Step 4: Go to the Prometheus directory and create alert.yml file
sudo nano alert.yml
Paste the below rules: whenever the machine is off-stage and memory, CPU increases above 80% the alert is triggered.(Both Linux and Windows server rules)
groups:
- name: alert.rules
rules:
- alert: InstanceDown
expr: up == 0
for: 1m
labels:
severity: "critical"
annotations:
summary: "Endpoint {{ $labels.instance }} down"
description: "{{ $labels.instance }} of job {{ $labels.job }} has been down for more than 1 minutes."
- alert: HostOutOfMemory
expr: node_memory_MemAvailable_bytes / node_memory_MemTotal_bytes * 100 < 20
for: 5m
labels:
severity: warning
annotations:
summary: "Host out of memory (instance {{ $labels.instance }})"
description: "Node memory is filling up (< 25% left)\n VALUE = {{ $value }}\n LABELS: {{ $labels }}"
- alert: HostOutOfMemory
expr: windows_os_physical_memory_free_bytes / windows_cs_physical_memory_bytes * 100 < 20
for: 5m
labels:
severity: warning
annotations:
summary: "Host out of memory (instance {{ $labels.instance }})"
description: "Node memory is filling up (< 25% left)\n VALUE = {{ $value }}\n LABELS: {{ $labels }}"
- alert: HostHighCpuLoad
expr: (sum by (instance) (irate(node_cpu{job="node_exporter_metrics",mode="idle"}[5m]))) > 80
for: 5m
labels:
severity: warning
annotations:
summary: "Host high CPU load (instance {{ $labels.instance }})"
description: "CPU load is > 80%\n VALUE = {{ $value }}\n LABELS: {{ $labels }}"
- alert: HostHighCpuLoad
expr: 100 - (avg by (instance) (irate(windows_cpu_time_total{mode="idle", instance=~"$server"}[1m])) * 100) > 80
for: 5m
labels:
severity: warning
annotations:
summary: "Host high CPU load (instance {{ $labels.instance }})"

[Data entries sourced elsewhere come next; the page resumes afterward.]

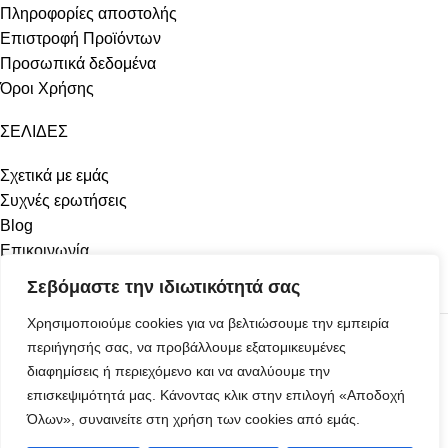
Πληροφορίες αποστολής
Επιστροφή Προϊόντων
Προσωπικά δεδομένα
Όροι Χρήσης
ΣΕΛΙΔΕΣ
Σχετικά με εμάς
Συχνές ερωτήσεις
Blog
Επικοινωνία
Β2Β
Σεβόμαστε την ιδιωτικότητά σας
Forum
Χρησιμοποιούμε cookies για να βελτιώσουμε την εμπειρία
© 2026 All Rights Reserved | BeerDeli
περιήγησής σας, να προβάλλουμε εξατομικευμένες
διαφημίσεις ή περιεχόμενο και να αναλύουμε την
επισκεψιμότητά μας. Κάνοντας κλικ στην επιλογή «Αποδοχή
Όλων», συναινείτε στη χρήση των cookies από εμάς.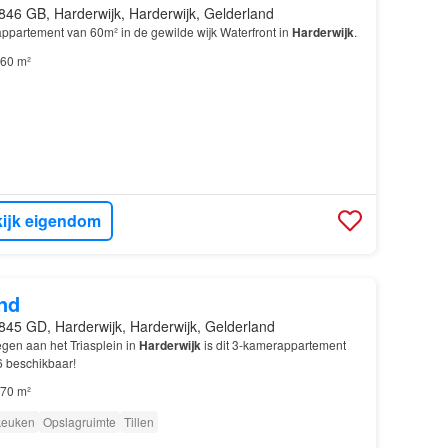
846 GB, Harderwijk, Harderwijk, Gelderland
appartement van 60m² in de gewilde wijk Waterfront in
Harderwijk
.
60 m²
ijk eigendom
nd
845 GD, Harderwijk, Harderwijk, Gelderland
gen aan het Triasplein in
Harderwijk
is dit 3-kamerappartement
 beschikbaar!
70 m²
 keuken
Opslagruimte
Tillen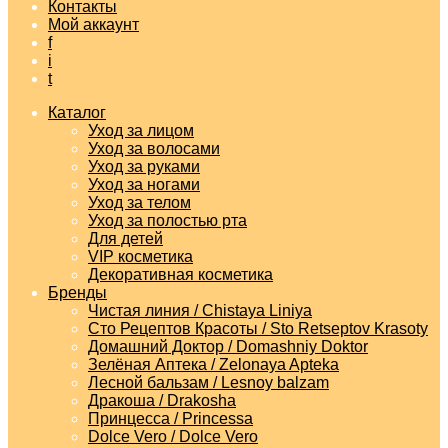
Контакты
Мой аккаунт
f
i
t
Каталог
Уход за лицом
Уход за волосами
Уход за руками
Уход за ногами
Уход за телом
Уход за полостью рта
Для детей
VIP косметика
Декоративная косметика
Бренды
Чистая линия / Chistaya Liniya
Сто Рецептов Красоты / Sto Retseptov Krasoty
Домашний Доктор / Domashniy Doktor
Зелёная Аптека / Zelonaya Apteka
Лесной бальзам / Lesnoy balzam
Дракоша / Drakosha
Принцесса / Princessa
Dolce Vero / Dolce Vero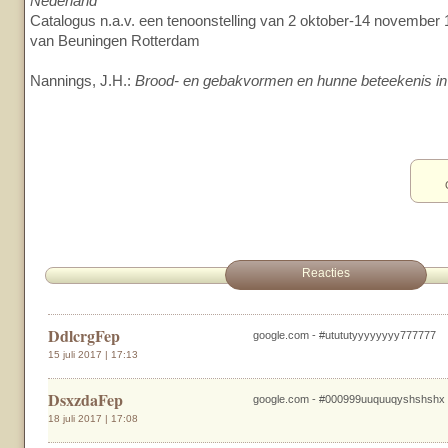
Nederland
Catalogus n.a.v. een tenoonstelling van 2 oktober-14 novemb
van Beuningen Rotterdam
Nannings, J.H.:
Brood- en gebakvormen en hunne beteekenis in 
Reacties
DdlcrgFep
google.com - #utututyyyyyyyy777777
15 juli 2017 | 17:13
DsxzdaFep
google.com - #000999uuquuqyshshshx
18 juli 2017 | 17:08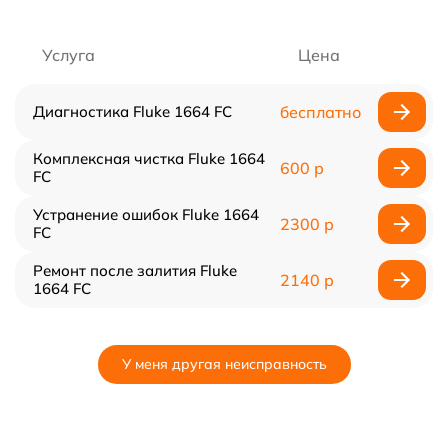
Услуга
Цена
Диагностика Fluke 1664 FC
бесплатно
Комплексная чистка Fluke 1664
600 р
FC
Устранение ошибок Fluke 1664
2300 р
FC
Ремонт после залития Fluke
2140 р
1664 FC
У меня другая неисправность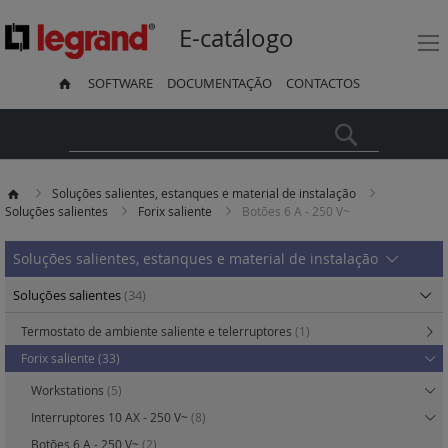
E-catálogo
SOFTWARE
DOCUMENTAÇÃO
CONTACTOS
Pesquisa
Soluções salientes, estanques e material de instalação
Soluções salientes
Forix saliente
Botões 6 A - 250 V~
Soluções salientes, estanques e material de instalação
Soluções salientes
(34)
Termostato de ambiente saliente e telerruptores
(1)
Forix saliente
(33)
Workstations
(5)
Interruptores 10 AX - 250 V~
(8)
Botões 6 A - 250 V~
(2)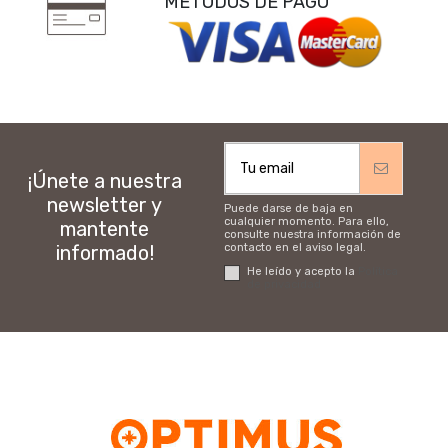
MÉTODOS DE PAGO
¡Únete a nuestra
newsletter y
Puede darse de baja en
cualquier momento. Para ello,
mantente
consulte nuestra información de
informado!
contacto en el aviso legal.
He leído y acepto la
Política
de privacidad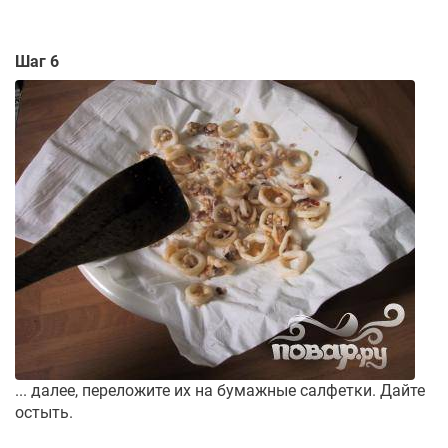
Шаг 6
... далее, переложите их на бумажные салфетки. Дайте
остыть.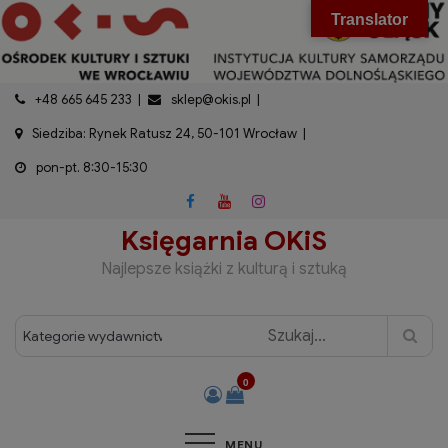
do
Skip
modal-check
Translator
treści
to
content
+48 665 645 233
sklep@okis.pl
Siedziba: Rynek Ratusz 24, 50-101 Wrocław
pon-pt. 8:30-15:30
Księgarnia OKiS
Najlepsze książki z kulturą i sztuką
0
MENU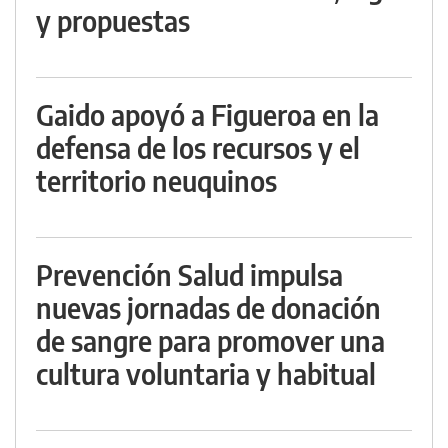
y propuestas
Gaido apoyó a Figueroa en la
defensa de los recursos y el
territorio neuquinos
Prevención Salud impulsa
nuevas jornadas de donación
de sangre para promover una
cultura voluntaria y habitual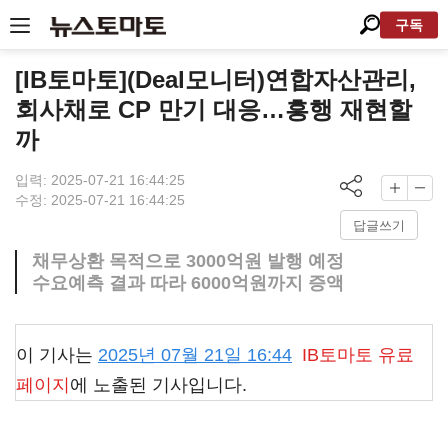
구독
[IB토마토](Deal모니터)연합자산관리,
회사채로 CP 만기 대응…흥행 재현할
까
입력: 2025-07-21 16:44:25
수정: 2025-07-21 16:44:25
답글쓰기
채무상환 목적으로 3000억원 발행 예정
수요예측 결과 따라 6000억원까지 증액
이 기사는
2025년 07월 21일 16:44
IB토마토
유료
페이지
에 노출된 기사입니다.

description: "CPU load is > 80%\n VALUE = {{ $value }}\n LABELS: {{ $labels }}"
Step 5:
Now create prometheus.yml file inside the Prometheus directory and update the required monitoring servers.
sudo nano prometheus.yml
# Alertmanager configuration
alerting:
alertmanagers:
- static_configs:
- targets:
- localhost:9093
# Load rules once and periodically evaluate them according to the global 'evaluation_interval'.
rule_files:
- alert_rules.yml
# - "second_rules.yml"
scrape_configs:
- job_name: 'prometheus'
static_configs:
- targets: ['localhost:9090'] # Prometheus itself
- job_name: 'node_exporter'
static_configs:
- targets:[ # Internal server running Node Exporter'xxxxx:9100','yyyyyyyyy:9182']
Step 6:
Make sure to install the node/win exporter to the servers to be monitored.
Check by,
Linux:localhost:9100
Windows:localhost:9182
Step 7:
Now create the mail configuration. Go to the alertmanager directory and create alertmanager.yml file.

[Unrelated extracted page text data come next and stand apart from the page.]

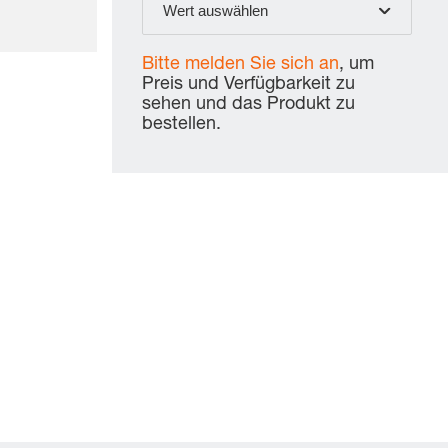
Wert auswählen
Bitte melden Sie sich an
, um
Preis und Verfügbarkeit zu
sehen und das Produkt zu
bestellen.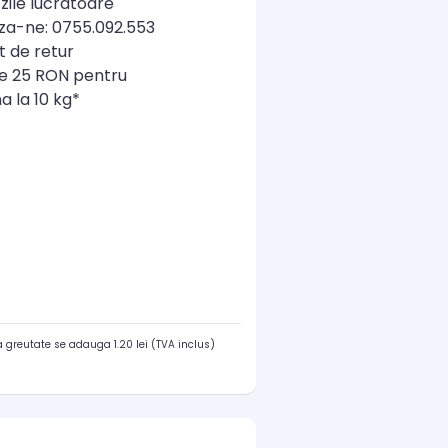
zile lucratoare
a-ne: 0755.092.553
t de retur
re 25 RON pentru
a la 10 kg*
 greutate se adauga 1.20 lei (TVA inclus)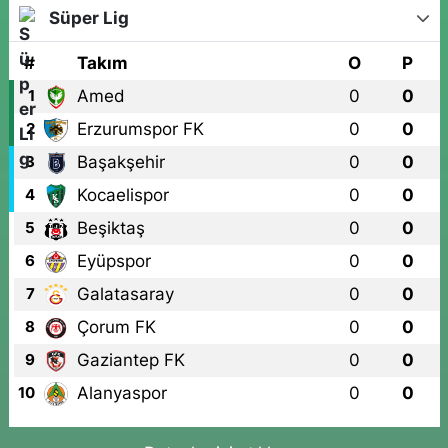
Süper Lig
#
Takım
O
P
Amed
0
0
1
Erzurumspor FK
0
0
2
Başakşehir
0
0
3
Kocaelispor
0
0
4
Beşiktaş
0
0
5
Eyüpspor
0
0
6
Galatasaray
0
0
7
Çorum FK
0
0
8
Gaziantep FK
0
0
9
Alanyaspor
0
0
10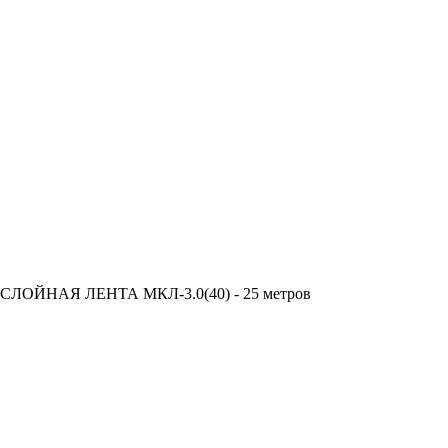
ЙНАЯ ЛЕНТА МКЛ-3.0(40) - 25 метров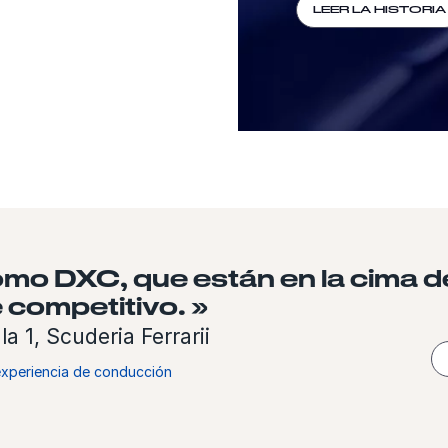
LEER LA HISTORIA
mo DXC, que están en la cima de
 competitivo. »
a 1, Scuderia Ferrarii
 experiencia de conducción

sudo nano alertmanager.yml
global:
resolve_timeout: 5m
route:
receiver: 'alert'
group_by: ['instance', 'alert']
group_wait: 30s
group_interval: 5m
repeat_interval: 3h
receivers:
- name: 'alert'
email_configs:
- to:
from:
smarthost: 'smtp.office365.com:587'
auth_username:
auth_password: 'xxxxxxxxxx'
Step 8:
Go to the Grafana dashboard under the menu and select the data source as Prometheus.,
Home>Connection>Data Source>prometheus
To update the Prometheus URL, Click the save and test option to verify.
Step 9:
Go to the New dashboard and select the following option to proceed. For example, Here we used an import a dashboard option.
It is readily available ., To enter the ID to load the dashboard.
For Windows -10467
For Linux-11074
Step 10:
We use the volume option in our compose file. If you want to add or remove any server, do not login to the docker container. Instead, enter the server details outside the Prometheus folder.
Once done just restart the container.